Like Revelation, the book of Ezekiel is for a group of people with legitimate reasons to despair. The sovereignty of God has the final word, not the geopolitical statecraft that Israel finds itself a victim of. As John Lennon once said, "Everything will be okay in the end. If it's okay, it's not the end." This is one of the big themes of Ezekiel. When the world turns upside-down, it's still God who has the final word.
Ezekiel and contemplative spirituality
Ezekiel is a book about finding God in the most unexpected places. In the 14th century, an unnamed mystic wrote the contemplative classic The Cloud of Unknowing. In chapter 3, the author writes, "Lift your heart up to the Lord with a gentle stirring of love desiring him for his own sake and not for his gifts... In the beginning, it is usual to feel nothing but a kind of darkness about your mind, or as it were, a cloud of unknowing... Learn to be at home in this darkness. Return to it as often as you can, eating your spirit cry out to him whom you love."
Ezekiel belongs to the Christian tradition of mystics like this. As we open to chapter 1, we find the prophet on the banks of the River Kebar in Babylon among the Jewish refugees following the first siege (out of three) of Jerusalem. We're among a community displaced from their homes. In the ancient world, the gods were associated with the geography of their nation. Babylon is slowly crushing Judah. Therefore, it follows that the pantheon of Babylonian gods has triumphed over Yahweh of Judah.
But then God shows up.
God is not supposed to be here. God would not stoop to the level of stepping foot on pagan soil. And yet, God does. In a foreign land, among foreign people, Ezekiel experiences an extraordinary vision of God. This is where God shows up. In the middle of the anxiety, lament, grief, and loss that Ezekiel and his people know, God comes to be present. This is a profound lesson for us today as we tend to our inner lives. We may find ourselves surprised by the seemingly ordinary places God shows up.
Ezekiel and God's mission
Beginnings and endings are really important when we're trying to make sense within individual books of the Bible. We start at a river, an ordinary river in a pagan land. We end with the vision of a river. This is a holy river whose source is the very presence of God in the temple.
But what's amazing about this river is not just its source, but what happens all along its banks.
"Fruit trees of all kinds will grow along both sides of the river. The leaves of these trees will never turn brown and fall, and there will always be fruit on their branches. There will be a new crop every month, for they are watered by the river flowing from the Temple. The fruit will be for food and the leaves for healing."
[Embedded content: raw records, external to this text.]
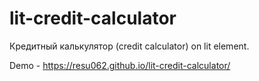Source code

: # lit-credit-calculator

Кредитный калькулятор (credit calculator) on lit element.

Demo - https://resu062.github.io/lit-credit-calculator/
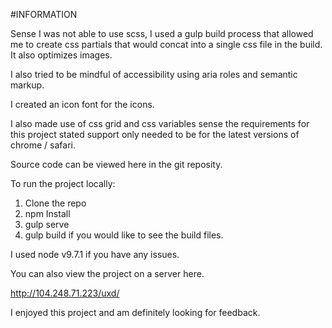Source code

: #INFORMATION

Sense I was not able to use scss, I used a gulp build process that allowed me to create css partials that would concat into a single css file in the build. It also optimizes images.

I also tried to be mindful of accessibility using aria roles and semantic markup. 

I created an icon font for the icons.

I also made use of css grid and css variables sense the requirements for this project stated support only needed to be for the latest versions of chrome / safari. 

Source code can be viewed here in the git reposity.

To run the project locally:

1. Clone the repo
2. npm Install
3. gulp serve
4. gulp build if you would like to see the build files.

I used node v9.7.1 if you have any issues.

You can also view the project on a server here.

http://104.248.71.223/uxd/

I enjoyed this project and am definitely looking for feedback.




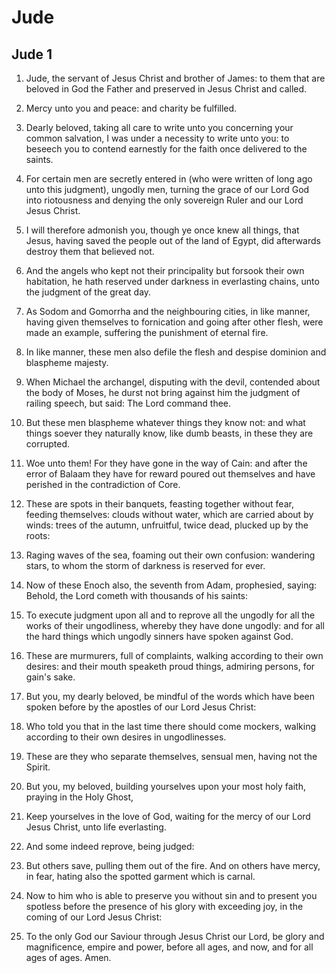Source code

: # Jude

## Jude 1

1. Jude, the servant of Jesus Christ and brother of James: to them that are beloved in God the Father and preserved in Jesus Christ and called.

2. Mercy unto you and peace: and charity be fulfilled.

3. Dearly beloved, taking all care to write unto you concerning your common salvation, I was under a necessity to write unto you: to beseech you to contend earnestly for the faith once delivered to the saints.

4. For certain men are secretly entered in (who were written of long ago unto this judgment), ungodly men, turning the grace of our Lord God into riotousness and denying the only sovereign Ruler and our Lord Jesus Christ.

5. I will therefore admonish you, though ye once knew all things, that Jesus, having saved the people out of the land of Egypt, did afterwards destroy them that believed not.

6. And the angels who kept not their principality but forsook their own habitation, he hath reserved under darkness in everlasting chains, unto the judgment of the great day.

7. As Sodom and Gomorrha and the neighbouring cities, in like manner, having given themselves to fornication and going after other flesh, were made an example, suffering the punishment of eternal fire.

8. In like manner, these men also defile the flesh and despise dominion and blaspheme majesty.

9. When Michael the archangel, disputing with the devil, contended about the body of Moses, he durst not bring against him the judgment of railing speech, but said: The Lord command thee.

10. But these men blaspheme whatever things they know not: and what things soever they naturally know, like dumb beasts, in these they are corrupted.

11. Woe unto them! For they have gone in the way of Cain: and after the error of Balaam they have for reward poured out themselves and have perished in the contradiction of Core.

12. These are spots in their banquets, feasting together without fear, feeding themselves: clouds without water, which are carried about by winds: trees of the autumn, unfruitful, twice dead, plucked up by the roots:

13. Raging waves of the sea, foaming out their own confusion: wandering stars, to whom the storm of darkness is reserved for ever.

14. Now of these Enoch also, the seventh from Adam, prophesied, saying: Behold, the Lord cometh with thousands of his saints:

15. To execute judgment upon all and to reprove all the ungodly for all the works of their ungodliness, whereby they have done ungodly: and for all the hard things which ungodly sinners have spoken against God.

16. These are murmurers, full of complaints, walking according to their own desires: and their mouth speaketh proud things, admiring persons, for gain's sake.

17. But you, my dearly beloved, be mindful of the words which have been spoken before by the apostles of our Lord Jesus Christ:

18. Who told you that in the last time there should come mockers, walking according to their own desires in ungodlinesses.

19. These are they who separate themselves, sensual men, having not the Spirit.

20. But you, my beloved, building yourselves upon your most holy faith, praying in the Holy Ghost,

21. Keep yourselves in the love of God, waiting for the mercy of our Lord Jesus Christ, unto life everlasting.

22. And some indeed reprove, being judged:

23. But others save, pulling them out of the fire. And on others have mercy, in fear, hating also the spotted garment which is carnal.

24. Now to him who is able to preserve you without sin and to present you spotless before the presence of his glory with exceeding joy, in the coming of our Lord Jesus Christ:

25. To the only God our Saviour through Jesus Christ our Lord, be glory and magnificence, empire and power, before all ages, and now, and for all ages of ages. Amen.   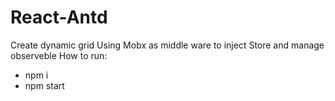 # React-Antd
Create dynamic grid
Using Mobx as middle ware to inject Store and manage observeble
How to run:
- npm i
- npm start

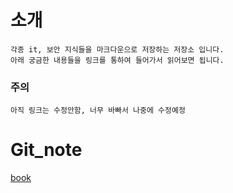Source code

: # 소개 

    각종 it, 보안 지식들을 마크다운으로 저장하는 저장소 입니다.
    아래 궁금한 내용들을 링크를 통하여 들어가서 읽어보면 됩니다.
### 주의
`아직 링크는 수정안함, 너무 바빠서 나중에 수정예정`
# Git_note

[book](https://OneDriveDelete.gitbook.io/notes/)





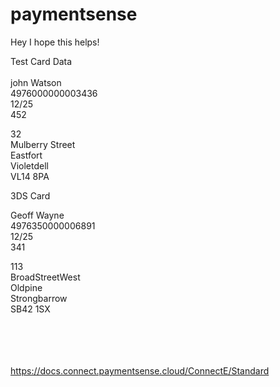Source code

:# paymentsense

Hey I hope this helps! 


Test Card Data 
<br><br>
john Watson <br>
4976000000003436<br>
12/25<br>
452<br>

32 <br>
Mulberry Street<br>
Eastfort<br>
Violetdell<br>
VL14 8PA<br>



3DS Card

Geoff Wayne<br>
4976350000006891<br>
12/25<br>
341<br>

113<br>
BroadStreetWest<br>
Oldpine<br>
Strongbarrow<br>
SB42 1SX<br>
<br><br>

<br><br>
https://docs.connect.paymentsense.cloud/ConnectE/Standard
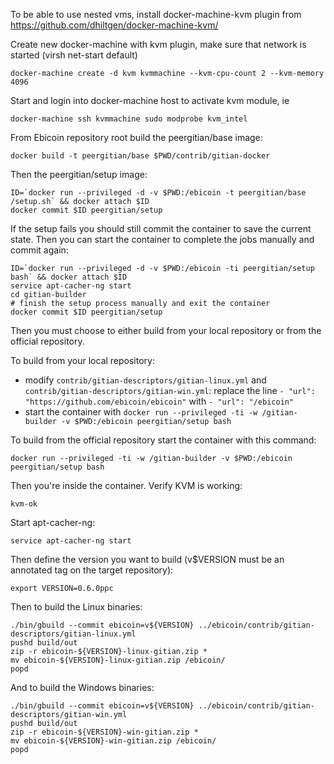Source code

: To be able to use nested vms, install docker-machine-kvm plugin from https://github.com/dhiltgen/docker-machine-kvm/

Create new docker-machine with kvm plugin, make sure that network is started (virsh net-start default)

	docker-machine create -d kvm kvmmachine --kvm-cpu-count	2 --kvm-memory 4096

Start and login into docker-machine host to activate kvm module, ie

	docker-machine ssh kvmmachine sudo modprobe kvm_intel

From Ebicoin repository root build the peergitian/base image:

    docker build -t peergitian/base $PWD/contrib/gitian-docker

Then the peergitian/setup image:

    ID=`docker run --privileged -d -v $PWD:/ebicoin -t peergitian/base /setup.sh` && docker attach $ID
    docker commit $ID peergitian/setup

If the setup fails you should still commit the container to save the current state. Then you can start the container to complete the jobs manually and commit again:

    ID=`docker run --privileged -d -v $PWD:/ebicoin -ti peergitian/setup bash` && docker attach $ID
    service apt-cacher-ng start
    cd gitian-builder
    # finish the setup process manually and exit the container
    docker commit $ID peergitian/setup


Then you must choose to either build from your local repository or from the official repository.

To build from your local repository:

* modify `contrib/gitian-descriptors/gitian-linux.yml` and `contrib/gitian-descriptors/gitian-win.yml`: replace the line `- "url": "https://github.com/ebicoin/ebicoin"` with `- "url": "/ebicoin"`
* start the container with `docker run --privileged -ti -w /gitian-builder -v $PWD:/ebicoin peergitian/setup bash`

To build from the official repository start the container with this command:

    docker run --privileged -ti -w /gitian-builder -v $PWD:/ebicoin peergitian/setup bash

Then you're inside the container. Verify KVM is working:

    kvm-ok

Start apt-cacher-ng:

    service apt-cacher-ng start

Then define the version you want to build (v$VERSION must be an annotated tag on the target repository):

    export VERSION=0.6.0ppc

Then to build the Linux binaries:

    ./bin/gbuild --commit ebicoin=v${VERSION} ../ebicoin/contrib/gitian-descriptors/gitian-linux.yml
    pushd build/out
    zip -r ebicoin-${VERSION}-linux-gitian.zip *
    mv ebicoin-${VERSION}-linux-gitian.zip /ebicoin/
    popd

And to build the Windows binaries:

    ./bin/gbuild --commit ebicoin=v${VERSION} ../ebicoin/contrib/gitian-descriptors/gitian-win.yml
    pushd build/out
    zip -r ebicoin-${VERSION}-win-gitian.zip *
    mv ebicoin-${VERSION}-win-gitian.zip /ebicoin/
    popd
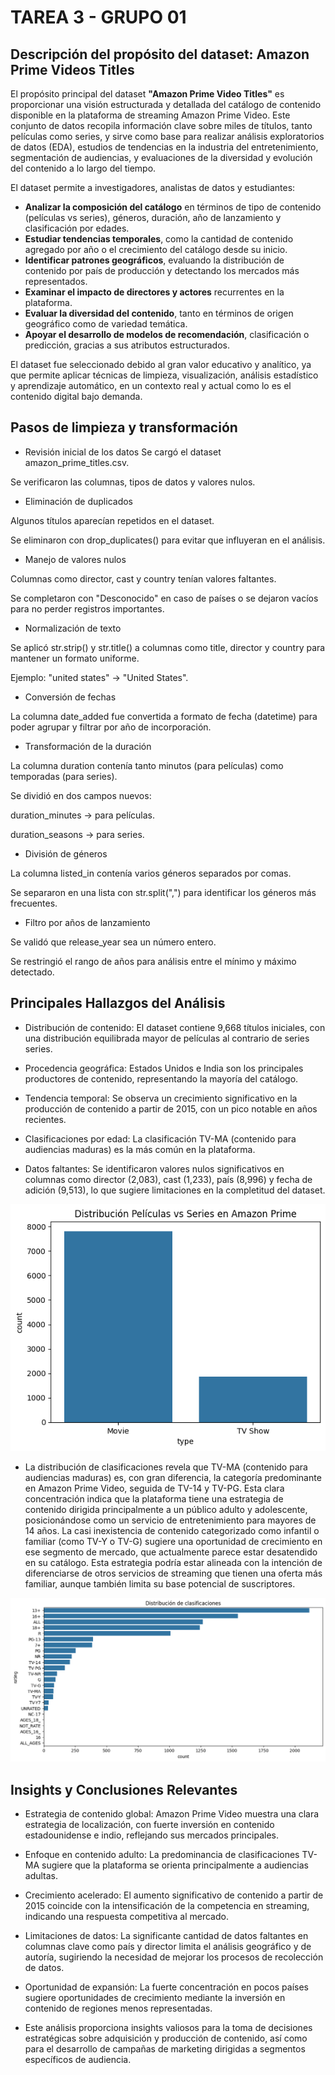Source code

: # TAREA 3 - GRUPO 01 

##  Descripción del propósito del dataset: Amazon Prime Videos Titles

El propósito principal del dataset **"Amazon Prime Video Titles"** es proporcionar una visión estructurada y detallada del catálogo de contenido disponible en la plataforma de streaming Amazon Prime Video. Este conjunto de datos recopila información clave sobre miles de títulos, tanto películas como series, y sirve como base para realizar análisis exploratorios de datos (EDA), estudios de tendencias en la industria del entretenimiento, segmentación de audiencias, y evaluaciones de la diversidad y evolución del contenido a lo largo del tiempo.

El dataset permite a investigadores, analistas de datos y estudiantes:

- **Analizar la composición del catálogo** en términos de tipo de contenido (películas vs series), géneros, duración, año de lanzamiento y clasificación por edades.
- **Estudiar tendencias temporales**, como la cantidad de contenido agregado por año o el crecimiento del catálogo desde su inicio.
- **Identificar patrones geográficos**, evaluando la distribución de contenido por país de producción y detectando los mercados más representados.
- **Examinar el impacto de directores y actores** recurrentes en la plataforma.
- **Evaluar la diversidad del contenido**, tanto en términos de origen geográfico como de variedad temática.
- **Apoyar el desarrollo de modelos de recomendación**, clasificación o predicción, gracias a sus atributos estructurados.

El dataset fue seleccionado debido al gran valor educativo y analítico, ya que permite aplicar técnicas de limpieza, visualización, análisis estadístico y aprendizaje automático, en un contexto real y actual como lo es el contenido digital bajo demanda.

## Pasos de limpieza y transformación 

* Revisión inicial de los datos
Se cargó el dataset amazon_prime_titles.csv.

Se verificaron las columnas, tipos de datos y valores nulos.

* Eliminación de duplicados

Algunos títulos aparecían repetidos en el dataset.

Se eliminaron con drop_duplicates() para evitar que influyeran en el análisis.

* Manejo de valores nulos

Columnas como director, cast y country tenían valores faltantes.

Se completaron con "Desconocido" en caso de países o se dejaron vacíos para no perder registros importantes.

* Normalización de texto

Se aplicó str.strip() y str.title() a columnas como title, director y country para mantener un formato uniforme.

Ejemplo: "united states" → "United States".

* Conversión de fechas

La columna date_added fue convertida a formato de fecha (datetime) para poder agrupar y filtrar por año de incorporación.

* Transformación de la duración

La columna duration contenía tanto minutos (para películas) como temporadas (para series).

Se dividió en dos campos nuevos:

duration_minutes → para películas.

duration_seasons → para series.

* División de géneros

La columna listed_in contenía varios géneros separados por comas.

Se separaron en una lista con str.split(",") para identificar los géneros más frecuentes.

* Filtro por años de lanzamiento

Se validó que release_year sea un número entero.

Se restringió el rango de años para análisis entre el mínimo y máximo detectado.

## Principales Hallazgos del Análisis

* Distribución de contenido: El dataset contiene 9,668 títulos iniciales, con una distribución equilibrada mayor de películas al contrario de series series.

* Procedencia geográfica: Estados Unidos e India son los principales productores de contenido, representando la mayoría del catálogo.

* Tendencia temporal: Se observa un crecimiento significativo en la producción de contenido a partir de 2015, con un pico notable en años recientes.

* Clasificaciones por edad: La clasificación TV-MA (contenido para audiencias maduras) es la más común en la plataforma.

* Datos faltantes: Se identificaron valores nulos significativos en columnas como director (2,083), cast (1,233), país (8,996) y fecha de adición (9,513), lo que sugiere limitaciones en la completitud del dataset.

![alt text](image.png)


* La distribución de clasificaciones revela que TV-MA (contenido para audiencias maduras) es, con gran diferencia, la categoría predominante en Amazon Prime Video, seguida de TV-14 y TV-PG. Esta clara concentración indica que la plataforma tiene una estrategia de contenido dirigida principalmente a un público adulto y adolescente, posicionándose como un servicio de entretenimiento para mayores de 14 años. La casi inexistencia de contenido categorizado como infantil o familiar (como TV-Y o TV-G) sugiere una oportunidad de crecimiento en ese segmento de mercado, que actualmente parece estar desatendido en su catálogo. Esta estrategia podría estar alineada con la intención de diferenciarse de otros servicios de streaming que tienen una oferta más familiar, aunque también limita su base potencial de suscriptores.

![alt text](image-1.png)


## Insights y Conclusiones Relevantes
* Estrategia de contenido global: Amazon Prime Video muestra una clara estrategia de localización, con fuerte inversión en contenido estadounidense e indio, reflejando sus mercados principales.

* Enfoque en contenido adulto: La predominancia de clasificaciones TV-MA sugiere que la plataforma se orienta principalmente a audiencias adultas.

* Crecimiento acelerado: El aumento significativo de contenido a partir de 2015 coincide con la intensificación de la competencia en streaming, indicando una respuesta competitiva al mercado.

* Limitaciones de datos: La significante cantidad de datos faltantes en columnas clave como país y director limita el análisis geográfico y de autoría, sugiriendo la necesidad de mejorar los procesos de recolección de datos.

* Oportunidad de expansión: La fuerte concentración en pocos países sugiere oportunidades de crecimiento mediante la inversión en contenido de regiones menos representadas.

* Este análisis proporciona insights valiosos para la toma de decisiones estratégicas sobre adquisición y producción de contenido, así como para el desarrollo de campañas de marketing dirigidas a segmentos específicos de audiencia.





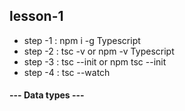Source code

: ## lesson-1

- step -1 : npm i -g Typescript
- step -2 : tsc -v or npm -v Typescript
- step -3 : tsc --init or npm tsc --init
- step -4 : tsc --watch 


#### --- Data types ---



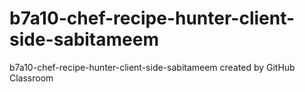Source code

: # b7a10-chef-recipe-hunter-client-side-sabitameem
b7a10-chef-recipe-hunter-client-side-sabitameem created by GitHub Classroom
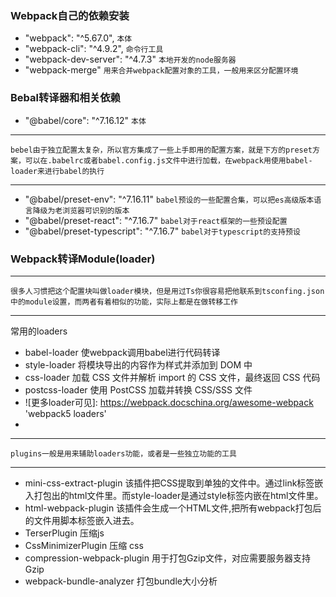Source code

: ### Webpack自己的依赖安装
-  "webpack": "^5.67.0", `本体`
-  "webpack-cli": "^4.9.2", `命令行工具`
-  "webpack-dev-server": "^4.7.3" `本地开发的node服务器`
-  "webpack-merge" `用来合并webpack配置对象的工具，一般用来区分配置环境`

### Bebal转译器和相关依赖
- "@babel/core": "^7.16.12" `本体`
--- 
    bebel由于独立配置太复杂，所以官方集成了一些上手即用的配置方案，就是下方的preset方案，可以在.babelrc或者babel.config.js文件中进行加载，在webpack用使用babel-loader来进行babel的执行
---
- "@babel/preset-env": "^7.16.11" `babel预设的一些配置合集，可以把es高级版本语言降级为老浏览器可识别的版本`
- "@babel/preset-react": "^7.16.7" `babel对于react框架的一些预设配置`
- "@babel/preset-typescript": "^7.16.7" `babel对于typescript的支持预设`

### Webpack转译Module(loader)
--- 
    很多人习惯把这个配置块叫做loader模块，但是用过Ts你很容易把他联系到tsconfing.json中的module设置，而两者有着相似的功能，实际上都是在做转移工作
---
常用的loaders
- babel-loader 使webpack调用babel进行代码转译
- style-loader 将模块导出的内容作为样式并添加到 DOM 中
- css-loader 加载 CSS 文件并解析 import 的 CSS 文件，最终返回 CSS 代码
- postcss-loader 使用 PostCSS 加载并转换 CSS/SSS 文件
- ![更多loader可见]: https://webpack.docschina.org/awesome-webpack 'webpack5 loaders'
- 
--- 
    plugins一般是用来辅助loaders功能，或者是一些独立功能的工具
---
- mini-css-extract-plugin 该插件把CSS提取到单独的文件中。通过link标签嵌入打包出的html文件里。而style-loader是通过style标签内嵌在html文件里。
- html-webpack-plugin 该插件会生成一个HTML文件,把所有webpack打包后的文件用脚本标签嵌入进去。
- TerserPlugin 压缩js
- CssMinimizerPlugin 压缩 css
- compression-webpack-plugin 用于打包Gzip文件，对应需要服务器支持Gzip
- webpack-bundle-analyzer 打包bundle大小分析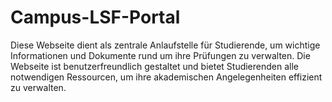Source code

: # Campus-LSF-Portal
Diese Webseite dient als zentrale Anlaufstelle für Studierende, um wichtige Informationen und Dokumente rund um ihre Prüfungen zu verwalten. Die Webseite ist benutzerfreundlich gestaltet und bietet Studierenden alle notwendigen Ressourcen, um ihre akademischen Angelegenheiten effizient zu verwalten.
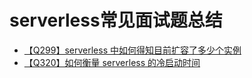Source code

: # serverless常见面试题总结
+ [【Q299】serverless 中如何得知目前扩容了多少个实例](301.html)
+ [【Q320】如何衡量 serverless 的冷启动时间](322.html)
Healing. It's a profound word that anchors every vision within the book of Ezekiel, and a lot of them are difficult in a modern Western world. But when we keep this vision of God's healing river front-and-center in our reading of Ezekiel, we don't forget God's big dream for the world. The promise to Abraham of blessing and blessing to the whole world is captured in this picture.
And if that weren't enough, the very final statement in the book ties together one of the biggest themes through the whole Bible: "And from that day the name of the city will be 'YHWH Is There.'" It's the hope of God in Exodus and in the story of Jesus. God is with us. This is God’s mission—to be home. This is the work of our outer lives.
The book of Ezekiel is one significant place in Scripture that funds our imagination about what God has done, is doing, and will continue to do in our liminal spaces. From what we read in Ezekiel, we know that when we find ourselves in a "messy middle," God is right there present with us.